_Work task_
Please say which interleave factor the patch notes below say is no longer restricted for scalable vectors.
BEGIN Extract provided
Author: Mel Chen (Mel-Chen)

Changes

The support for interleaved accesses for scalable vector with a factor of 2 is enabled in vectorizer. Therefore, the patch removed the restriction for scalable vector with a factor of 2.

Patch is 155.42 KiB, truncated to 20.00 KiB below, full version: https://github.com/llvm/llvm-project/pull/90583.diff

3 Files Affected:

(modified) llvm/lib/Target/RISCV/RISCVTargetTransformInfo.cpp (+18-11)
(modified) llvm/test/Transforms/LoopVectorize/RISCV/interleaved-accesses.ll (+897-455)
(modified) llvm/test/Transforms/LoopVectorize/RISCV/strided-accesses.ll (+151-135)

diff --git a/llvm/lib/Target/RISCV/RISCVTargetTransformInfo.cpp b/llvm/lib/Target/RISCV/RISCVTargetTransformInfo.cpp
index ce26e61880fd05..5f84175da703d6 100644
--- a/llvm/lib/Target/RISCV/RISCVTargetTransformInfo.cpp
+++ b/llvm/lib/Target/RISCV/RISCVTargetTransformInfo.cpp
@@ -599,12 +599,8 @@ InstructionCost RISCVTTIImpl::getInterleavedMemoryOpCost(
     unsigned Opcode, Type *VecTy, unsigned Factor, ArrayRef<unsigned> Indices,
     Align Alignment, unsigned AddressSpace, TTI::TargetCostKind CostKind,
     bool UseMaskForCond, bool UseMaskForGaps) {
-  if (isa<ScalableVectorType>(VecTy))
+  if (isa<ScalableVectorType>(VecTy) && Factor != 2)
     return InstructionCost::getInvalid();
-  auto *FVTy = cast<FixedVectorType>(VecTy);
-  InstructionCost MemCost =
-      getMemoryOpCost(Opcode, VecTy, Alignment, AddressSpace, CostKind);
-  unsigned VF = FVTy->getNumElements() / Factor;
 
   // The interleaved memory access pass will lower interleaved memory ops (i.e
   // a load and store followed by a specific shuffle) to vlseg/vsseg
@@ -612,24 +608,35 @@ InstructionCost RISCVTTIImpl::getInterleavedMemoryOpCost(
   // memory op
   if (!UseMaskForCond && !UseMaskForGaps &&
       Factor <= TLI->getMaxSupportedInterleaveFactor()) {
-    std::pair<InstructionCost, MVT> LT = getTypeLegalizationCost(FVTy);
+    auto *VTy = cast<VectorType>(VecTy);
+    std::pair<InstructionCost, MVT> LT = getTypeLegalizationCost(VTy);
     // Need to make sure type has't been scalarized
-    if (LT.second.isFixedLengthVector()) {
-      auto *LegalFVTy = FixedVectorType::get(FVTy->getElementType(),
-                                             LT.second.getVectorNumElements());
+    if (LT.second.isVector()) {
+      auto *LegalVTy = VectorType::get(VTy->getElementType(),
+                                       LT.second.getVectorElementCount());
       // FIXME: We use the memory op cost of the *legalized* type here, becuase
       // it's getMemoryOpCost returns a really expensive cost for types like
       // <6 x i8>, which show up when doing interleaves of Factor=3 etc.
END Extract provided
BEGIN Extracted entries
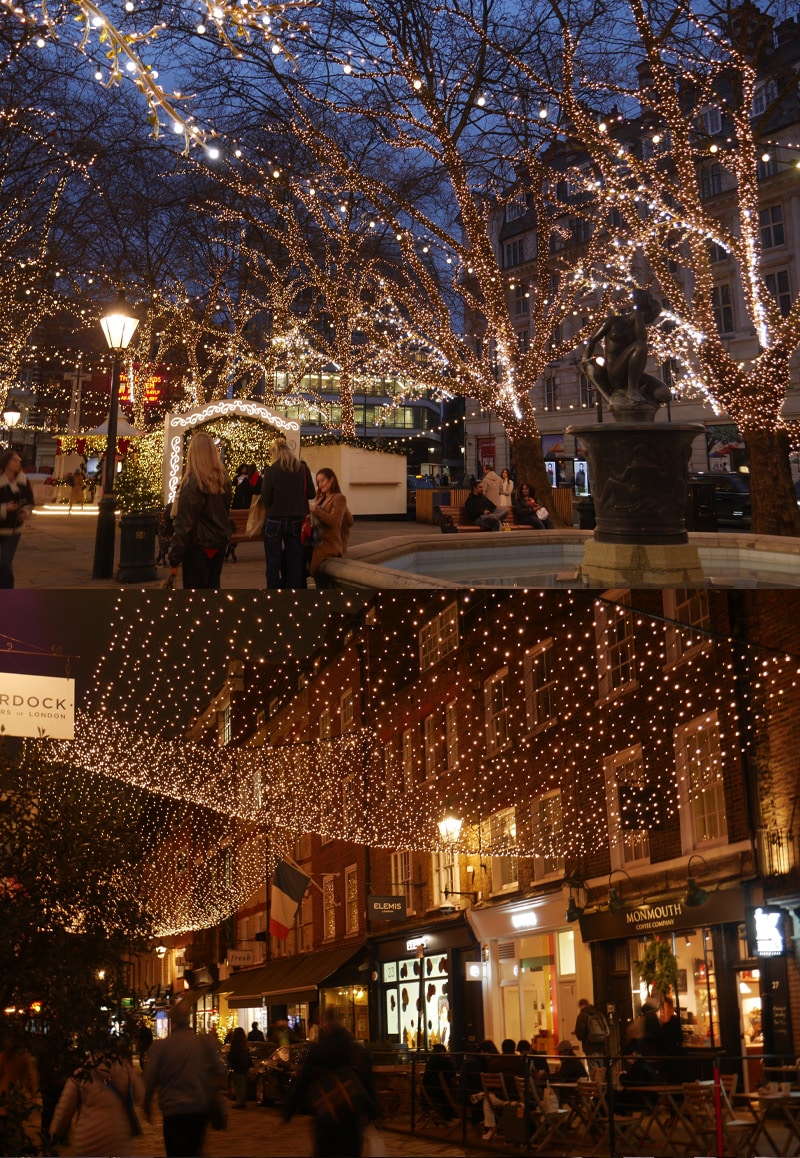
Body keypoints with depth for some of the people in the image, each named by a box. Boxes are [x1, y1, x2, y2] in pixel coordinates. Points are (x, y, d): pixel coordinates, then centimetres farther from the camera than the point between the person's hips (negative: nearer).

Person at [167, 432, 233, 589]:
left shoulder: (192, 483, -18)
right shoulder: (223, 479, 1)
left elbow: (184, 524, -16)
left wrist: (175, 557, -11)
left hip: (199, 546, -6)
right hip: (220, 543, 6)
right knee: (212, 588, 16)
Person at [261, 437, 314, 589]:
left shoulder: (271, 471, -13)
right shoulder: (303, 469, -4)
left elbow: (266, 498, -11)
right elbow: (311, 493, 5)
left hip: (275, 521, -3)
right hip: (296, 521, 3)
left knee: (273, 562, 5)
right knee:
END Extracted entries
BEGIN Extracted entries
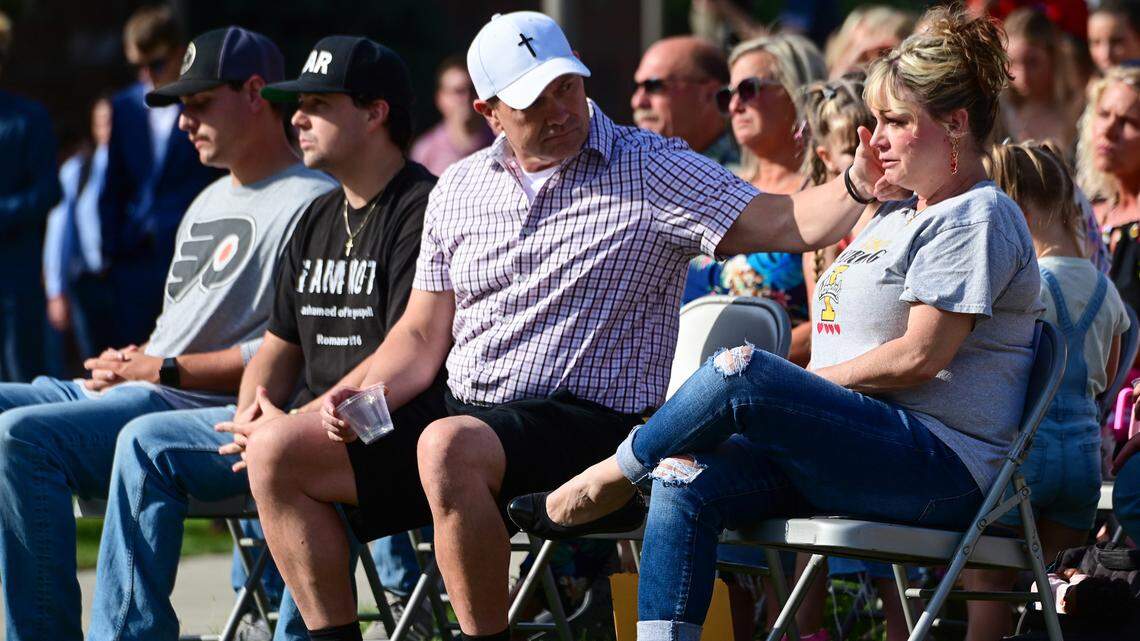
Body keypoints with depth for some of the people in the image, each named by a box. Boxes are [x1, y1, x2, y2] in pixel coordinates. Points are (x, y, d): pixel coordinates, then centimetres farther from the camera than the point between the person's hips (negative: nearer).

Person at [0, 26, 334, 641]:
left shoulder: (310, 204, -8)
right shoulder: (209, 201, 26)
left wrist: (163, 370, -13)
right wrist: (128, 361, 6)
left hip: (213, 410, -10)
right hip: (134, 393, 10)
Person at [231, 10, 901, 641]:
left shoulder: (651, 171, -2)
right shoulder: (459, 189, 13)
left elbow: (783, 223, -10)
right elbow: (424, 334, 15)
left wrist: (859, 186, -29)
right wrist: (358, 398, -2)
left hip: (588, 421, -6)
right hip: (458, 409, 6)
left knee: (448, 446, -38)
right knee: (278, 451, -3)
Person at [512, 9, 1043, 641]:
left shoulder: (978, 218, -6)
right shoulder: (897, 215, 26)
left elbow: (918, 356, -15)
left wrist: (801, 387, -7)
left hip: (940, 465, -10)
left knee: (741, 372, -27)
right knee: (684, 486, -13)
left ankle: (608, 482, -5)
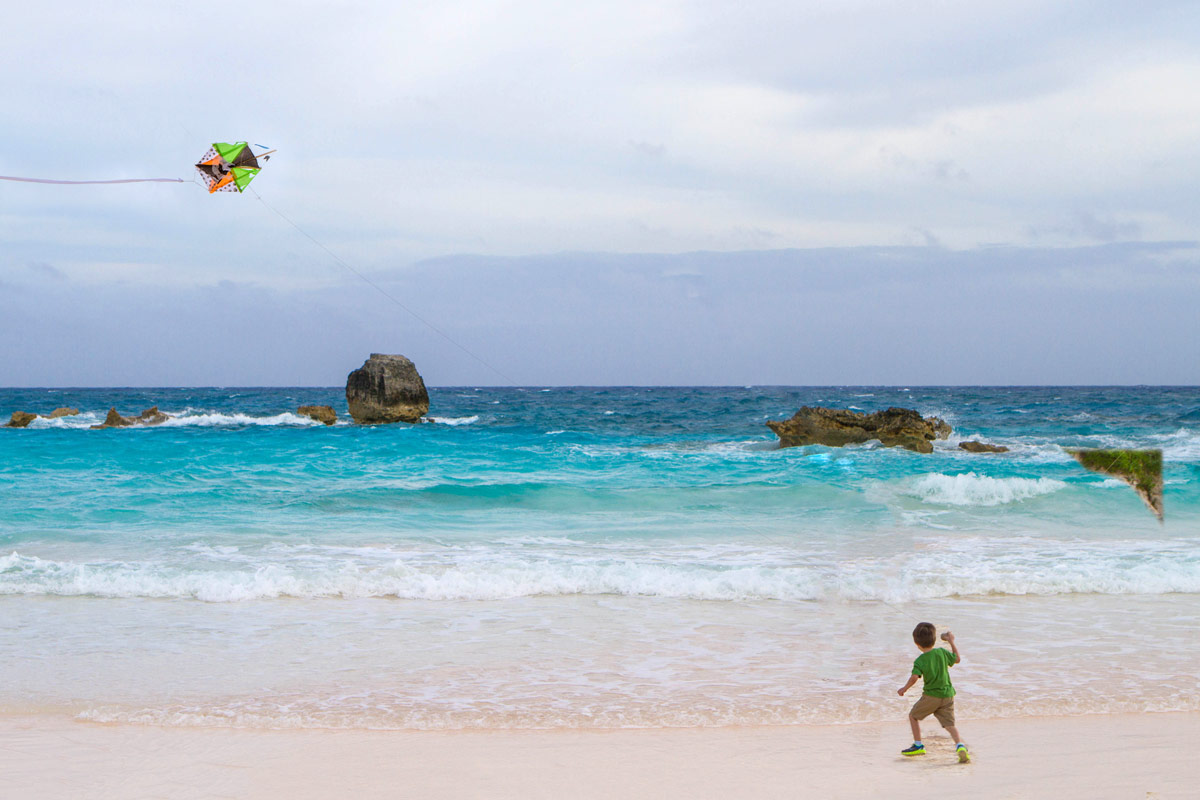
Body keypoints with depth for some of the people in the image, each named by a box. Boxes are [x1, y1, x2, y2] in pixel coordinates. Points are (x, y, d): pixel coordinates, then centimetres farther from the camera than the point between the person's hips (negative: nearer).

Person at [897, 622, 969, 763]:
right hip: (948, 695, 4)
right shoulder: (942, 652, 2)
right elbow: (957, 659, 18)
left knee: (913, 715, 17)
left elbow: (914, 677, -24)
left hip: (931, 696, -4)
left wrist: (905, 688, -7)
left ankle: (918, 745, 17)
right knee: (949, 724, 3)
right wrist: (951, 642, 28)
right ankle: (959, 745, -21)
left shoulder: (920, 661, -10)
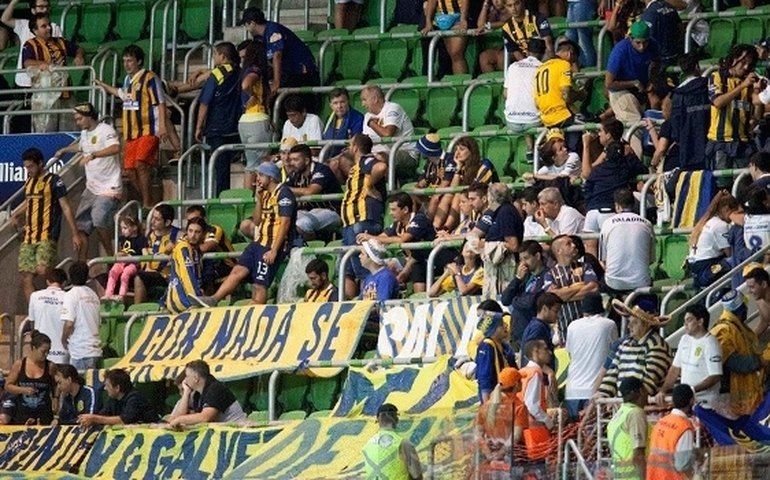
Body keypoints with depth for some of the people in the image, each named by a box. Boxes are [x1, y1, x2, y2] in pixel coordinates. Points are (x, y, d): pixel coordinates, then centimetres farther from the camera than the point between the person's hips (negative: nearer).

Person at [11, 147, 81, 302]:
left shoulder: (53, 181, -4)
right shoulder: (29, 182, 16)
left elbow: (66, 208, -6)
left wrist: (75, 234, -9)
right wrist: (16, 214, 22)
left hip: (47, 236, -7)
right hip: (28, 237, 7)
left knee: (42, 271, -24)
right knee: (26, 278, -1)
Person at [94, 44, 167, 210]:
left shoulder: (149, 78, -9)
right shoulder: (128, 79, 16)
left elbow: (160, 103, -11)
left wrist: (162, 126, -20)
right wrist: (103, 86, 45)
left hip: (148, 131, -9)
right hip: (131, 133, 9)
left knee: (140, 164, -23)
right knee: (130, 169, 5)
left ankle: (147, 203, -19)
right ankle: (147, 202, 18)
END Extracted entries
_Output_
A factor of 2.